No, absolutely no need to panic. It's quite alright, they warned me about this. It's to be expected. It is perfectly normal. It's only a touch of culture shock, and seemingly a mild case at that. After all, in between the near hysterical breakdowns and sleepless nights, I'm having a ball. And I haven't lost my sense of humour completely. Only this morning I cracked a rather good joke. The fish loved it.  

Friday, 15 June 2012

Rubbing shoulders (or should I say wings?) with the stars


So, how did I find myself doing a chicken dance in front of 60 people and an award winning Sri Lankan actress? Good question! It certainly has to be one of the more bizarre moments of my VSO life so far, but one I took to with great enthusiasm and, dare I say, a certain amount of natural flair.

It all started early on Wednesday as I arrived at the hospital. Within minutes, it became clear that almost everything I had planned for the day was not going to happen. Despite the now familiar sinking sensation triggered by this rather common turn of events, I resisted the urge to melodramatically throw my arms up in the air, adopt a self-righteous grimace and mutter idiotically under my breath about the virtues of using a diary to no-one in particular. Nobody likes a moaner! Instead I gave myself a good talking to and went in search of something a little more positive to do. And, I certainly found it.

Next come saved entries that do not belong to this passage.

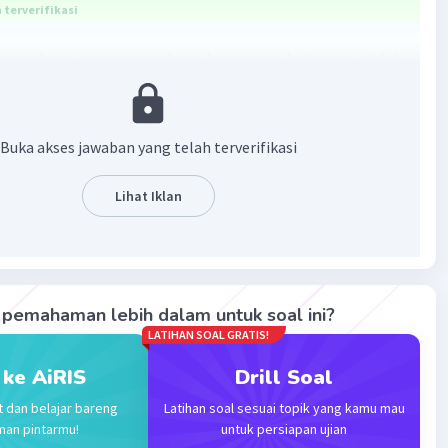
terverifikasi
 yang dapat mengancam keutuhan negara Indonesia adalah
rontakan GAM
han Mei 1998
Buka akses jawaban yang telah terverifikasi
KI
k Papua.
Lihat Iklan
·
0.0
(
0
)
Balas
ating
pemahaman lebih dalam untuk soal ini?
Community
Level 73
LATIHAN SOAL GRATIS!
 2023 12:57
terverifikasi
 ke AiRIS
Drill Soal
t dan belajar bareng
Latihan soal sesuai topik yang kamu mau
 yang dapat mengancam keutuhan NKRI :
Iklan
man pintarmu!
untuk persiapan ujian
 GAM (gerakan Aceh merdeka)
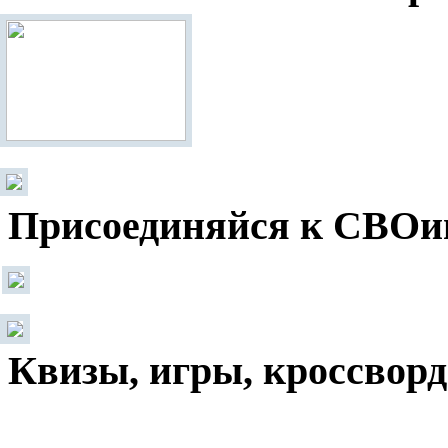
Присоединяйся к СВОи
Квизы, игры, кроссвор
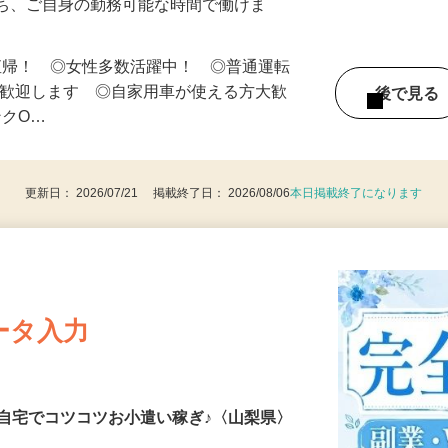
市）
のうち、ご自身の勤務可能な時間で働けま
直帰！ ◎女性多数活躍中！ ◎普通運転
は歓迎します ◎自家用車が使える方大歓
後で見
ンクO…
更新日： 2026/07/21 掲載終了日： 2026/08/06
本日掲載終了になります
ータ入力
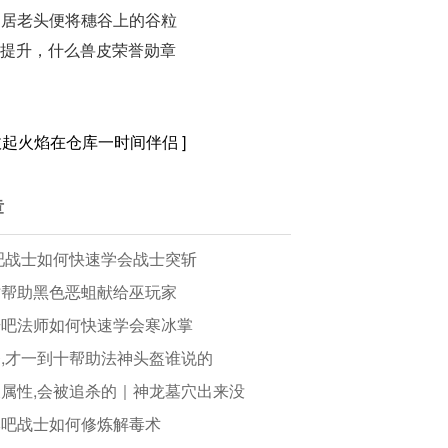
，居老头便将穗谷上的谷粒
兵提升，什么兽皮荣誉勋章
收起火焰在仓库一时间伴侣
]
章
吧战士如何快速学会战士突斩
时帮助黑色恶蛆献给巫玩家
奇吧法师如何快速学会寒冰掌
,才一到十帮助法神头盔谁说的
属性,会被追杀的｜神龙墓穴出来没
本吧战士如何修炼解毒术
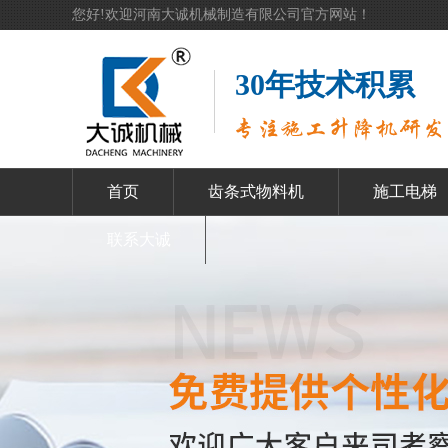
您好!欢迎河南大诚机械制造有限公司官方网站！
30年技术积累
首页
齿条式物料机
施工电梯
联系大诚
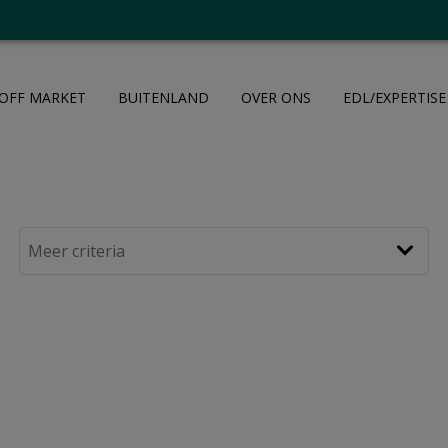
OFF MARKET
BUITENLAND
OVER ONS
EDL/EXPERTISE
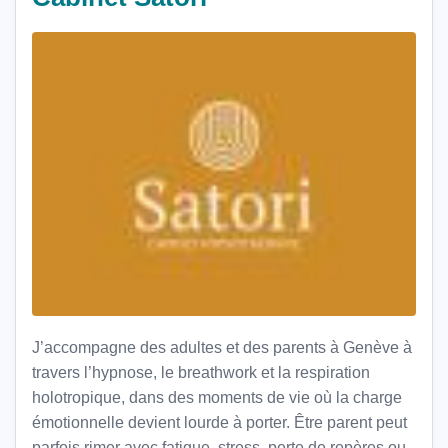
J’accompagne des adultes et des parents à Genève à
travers l’hypnose, le breathwork et la respiration
holotropique, dans des moments de vie où la charge
émotionnelle devient lourde à porter. Être parent peut
parfois rimer avec fatigue, stress, perte de repères ou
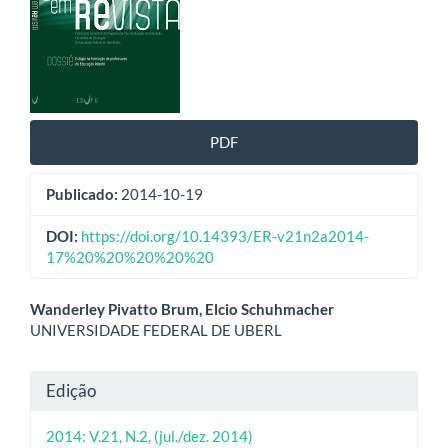
artigos
PDF
Publicado:
2014-10-19
DOI:
https://doi.org/10.14393/ER-v21n2a2014-
17%20%20%20%20%20
Conteúdo
Wanderley Pivatto Brum, Elcio Schuhmacher
UNIVERSIDADE FEDERAL DE UBERL
do
artigo
Detalhes
Edição
principal
do
2014: V.21, N.2, (jul./dez. 2014)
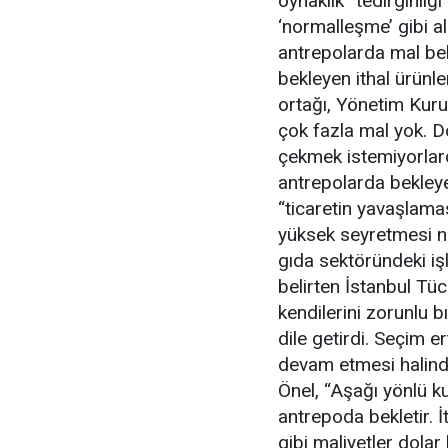
oynaklık” tedirginliğ
‘normalleşme’ gibi al
antrepolarda mal be
bekleyen ithal ürünl
ortağı, Yönetim Kur
çok fazla mal yok. Do
çekmek istemiyorlard
antrepolarda bekley
“ticaretin yavaşlamas
yüksek seyretmesi ne
gıda sektöründeki iş
belirten İstanbul Tüc
kendilerini zorunlu b
dile getirdi. Seçim e
devam etmesi halinde
Önel, “Aşağı yönlü ku
antrepoda bekletir. 
gibi maliyetler dolar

For the past couple of weeks, one of the rehabilitation units at the hospital has been home to a series of sessions run by Anoja Weerasinghe, the afore mentioned star and Director of a local Academy of Performing Arts. Involving some 40 inpatients and almost as many staff, the sessions have been running all day, 3 days a week for the whole of this month. The hope is to demonstrate the therapeutic use of dance drama and other activities for mental well-being whilst training up staff to use the techniques in future. All good stuff, I'm sure you'll agree. And so I was happy to be invited to join in with the morning session and felt my spirits lift as I witnessed something truly great happening in mental health services in Sri Lanka.

Starting with some basic mindful walking, the session moved on to yoga, singing, and then finally some dance. After taking part in a gigantic pulsating conga, an enormous circle was formed and the music turned up a notch. The spinning of a pen was used to invite individuals at random into the centre where they were encouraged to dance, whilst those on the outside copied. There is something quite magical about seeing some of the most stigmatised and dis-empowered individuals in society being given the chance to call the shots and take a lead in such a visual way. I found myself thinking that maybe if we were to organise a massive dance-off in the streets of Colombo, or a flash mob for mental health, it couldn't help but go some way towards combating the all too present stigma. I was amazed at the confidence with which people took to the centre, all the while noticing the growing unease in the pit of my stomach as the pen was spun again and again and again. And so, to calm my nerves, I made a plan. I considered the various options available to me should the situation require it. Pirouette? Never did take ballet lessons and not feeling particularly graceful today. Tap? I'm barefoot, it wont work. Cossack? Already sweating far too much and my knees aren't as young as they used to be. Moon walk? Bit too showy and I haven't got my slippers. Chicken dance? Yes! That's it! I was struck by the perfect simplicity of it, a basic flap of the elbows accompanied by some bendy knees and maybe a spot of side stepping. What could be better? And it was with that thought that I watched the pen spin round and round and round, as if in slow motion, until it came to a stop pointing right at me.